Alessandro Maggiori (30 January 1764 – 1834) was one of the most important collectors of old drawings of the greatest masters in the 19th century.

Maggiori was born in Fermo to count Annibale Maggiori (1731-1809) and countess Anna Rosa Sciarra (1747-1815), in their historic family house.

He began his studies at the College Campana of Osimo where among his classmates was Annibale della Genga, who was to become Pope Leo XII. He continued his studies at the prestigious college Montalto in Bologna where he began to cultivate his passion for art. After completing his legal studies at the University of Bologna, he worked with the famous jurist Cavalier Luigi Salina alternating his work as a lawyer with the study of the fine arts which became a passion for collecting, making it one of the predominant collections in Italy in the nineteenth century.

Maggiori moved to Rome in 1798, where he exploited the teachings of Domenico Corvi after which he lived in Fermo and retired in Sant'Elpidio a Mare, in the hunting lodge known as "The Castellano Mansion".

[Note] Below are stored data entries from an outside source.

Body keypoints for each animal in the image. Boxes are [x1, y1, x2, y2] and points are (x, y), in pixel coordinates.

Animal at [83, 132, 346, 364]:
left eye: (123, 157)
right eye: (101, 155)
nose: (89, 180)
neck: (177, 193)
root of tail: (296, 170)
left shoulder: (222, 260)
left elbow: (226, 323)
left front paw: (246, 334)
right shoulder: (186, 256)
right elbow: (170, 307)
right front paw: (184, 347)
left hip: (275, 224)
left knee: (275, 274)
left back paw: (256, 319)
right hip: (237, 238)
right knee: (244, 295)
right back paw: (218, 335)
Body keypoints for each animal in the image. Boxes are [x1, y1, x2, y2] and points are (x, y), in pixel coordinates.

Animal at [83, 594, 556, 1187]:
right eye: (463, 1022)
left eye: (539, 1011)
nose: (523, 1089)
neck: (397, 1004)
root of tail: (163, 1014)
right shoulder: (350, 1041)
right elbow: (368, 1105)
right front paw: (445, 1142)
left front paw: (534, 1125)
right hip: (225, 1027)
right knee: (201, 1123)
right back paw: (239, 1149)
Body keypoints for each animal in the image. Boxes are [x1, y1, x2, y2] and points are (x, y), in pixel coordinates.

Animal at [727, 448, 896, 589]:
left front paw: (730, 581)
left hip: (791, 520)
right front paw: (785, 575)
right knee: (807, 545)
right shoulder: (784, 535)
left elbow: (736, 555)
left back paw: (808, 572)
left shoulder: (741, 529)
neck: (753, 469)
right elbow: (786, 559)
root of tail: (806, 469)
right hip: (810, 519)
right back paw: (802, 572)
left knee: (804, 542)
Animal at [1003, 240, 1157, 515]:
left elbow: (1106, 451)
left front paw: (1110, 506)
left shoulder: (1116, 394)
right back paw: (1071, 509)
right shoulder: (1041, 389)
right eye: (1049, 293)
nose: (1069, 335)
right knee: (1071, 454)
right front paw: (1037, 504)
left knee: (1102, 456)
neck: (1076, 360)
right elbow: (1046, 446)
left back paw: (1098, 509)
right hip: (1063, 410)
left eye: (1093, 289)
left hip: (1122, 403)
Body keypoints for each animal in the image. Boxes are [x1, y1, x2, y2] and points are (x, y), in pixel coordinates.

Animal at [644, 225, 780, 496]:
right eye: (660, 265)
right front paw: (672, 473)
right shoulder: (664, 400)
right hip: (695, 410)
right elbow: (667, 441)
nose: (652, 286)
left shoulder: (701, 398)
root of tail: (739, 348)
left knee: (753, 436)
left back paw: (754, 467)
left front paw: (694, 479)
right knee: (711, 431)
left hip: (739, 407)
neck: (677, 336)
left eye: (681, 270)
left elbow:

Maggiori was a proponent of liberal orientation. He published several works on the basis of a criterion of utility, including several treatises on agronomy and the first modern edition of the Rime commented by Michelangelo Buonarroti (1817), The Dialogue around the life and work of architect Sebastiano Serlio of Bologna (1824), The artistic guide of the city of Ancona and Loreto (1832), and indications of the stranger paintings, sculptures, architecture and other features which can be seen today inside the sacrosanct basilica of Loreto and other parts of the city (1824) and the proverbs and sayings collection sententious (1833).

He was an art critic (published criticism to the works of Roman artists in the newspaper Il Capriccio) and was a collector of antique designs, which at his death, in 1834, were collected in the "Center Alessandro Maggiori".